I thought it best to ignore this point. “As to the nature of the services, perhaps the less said the better.”
“You may have done no wrong to put me in this predicament, Mr. Weaver, but I am in it, and it would be unkind to leave me ignorant.”
He was undeniably correct, and so after impressing upon him the need for secrecy, for his own good as well as that of others, I told him as much as I thought safe. I explained that a very wealthy man of great influence wished to deploy my services against one of the East India Company directors.
“Ha,” he said, with a kind of triumph. “I’ve had dealings with the East India Company and their competitors too. I promise you I am no novice in this game, and we shall outmaneuver them.”
“That may not be done so easily,” I said.
He smiled a knowing smile at me. “You think because these men are rich and great they cannot be dealt with? That is the beauty of ’Change Alley. Fortune is a fickle goddess and can strike blows where no one expects and elevate the mendicant to great heights. The East India men have no cause to love me, but their enmity has never done me harm. There are rules in this game we play, you know.”
“Given that you, I, my uncle, and my dear friend are now dangling with our feet over the flames of ruin, I would say the rules of the game have changed.”
“It does sound rather like. Tell me then, who is the man who wishes the Company harm? What is his name? What are his connections?”
“No one has heard of him, and I dare not speak his name more often than I must. I believe the slightest slip could have disastrous results for you or one of my other friends. Indeed, I have been warned not to have conversations precisely like this one, and I risk it only because I believe you deserve to know that there are invisible agents who act upon you. Yet, though this knowledge is your right, I must urge you to resist all temptation to act upon it. Until I see a better opportunity, there is little for any of us to do but appear as placid as sheep while we wait for the main chance to present itself.”
“You do not know me very well, Mr. Weaver, but I think you know I am not a man who would break his oath. I can assure you I am even less inclined to do so when breaking my oath will land me in the Marshalsea or some other equally terrible place. In addition, I have traded—indirectly, mind you—with the eastern-looking companies of this nation as well as of the Dutch and the fledgling project of the French. If this man is an actor upon the East Indian stage, I will know him, and you will then have an advantage you did not previously possess.”
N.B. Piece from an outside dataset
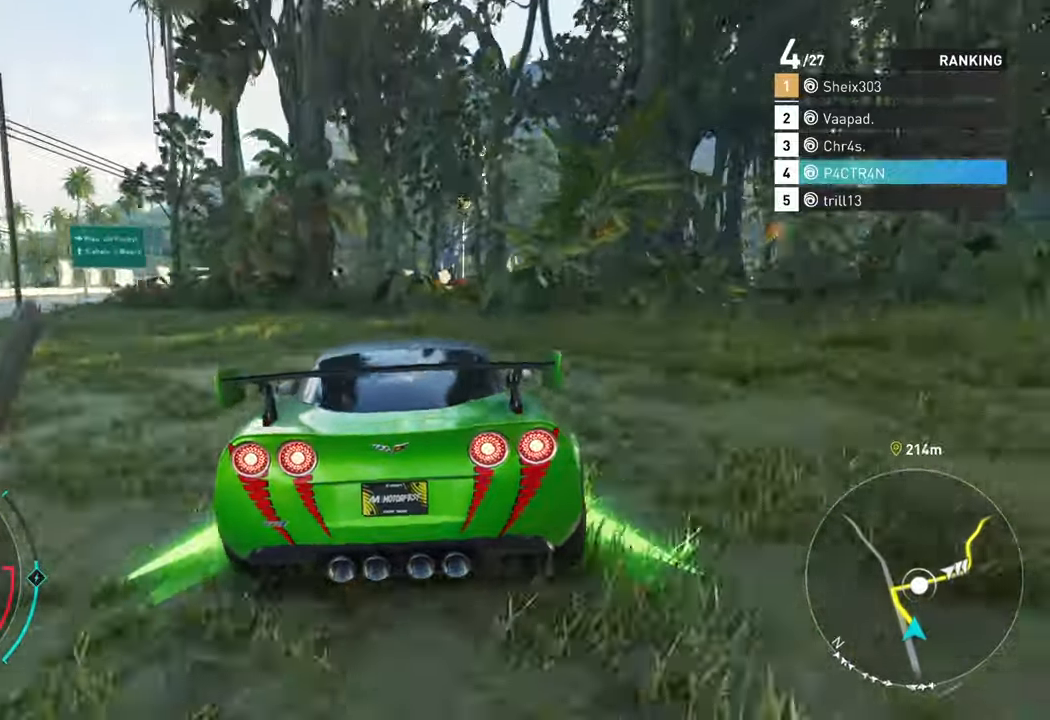
{"dt_ms": 1000, "buttons": ["R2"], "left_stick": "right"}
I could not deny the request, so with an unexpected amount of difficulty I spoke his name. “Jerome Cobb.”
Mr. Franco said nothing for a long while. “I’ve not heard of him.”
“No one has. Neither my uncle nor the other victim, my friend Elias Gordon, a well-connected surgeon, can discover anything of him. He is a man with a great deal of money, and yet no one in London knows him.”
“Perhaps it is not his real name.”
“I have already considered that.”
“No doubt. In truth, Mr. Weaver, this certainly presents some difficulties. I beg you will keep me informed of your progress. If I am to find myself in debtor’s prison, I can only ask for some advance warning. And as I know the trade, I may be able to provide some advice.”
I assured him I would do as he asked, and indeed I felt that Mr. Franco might prove an unexpected ally in these matters, but to use his services I would have to jeopardize his freedom, and I did not know how much of a risk I dared to take.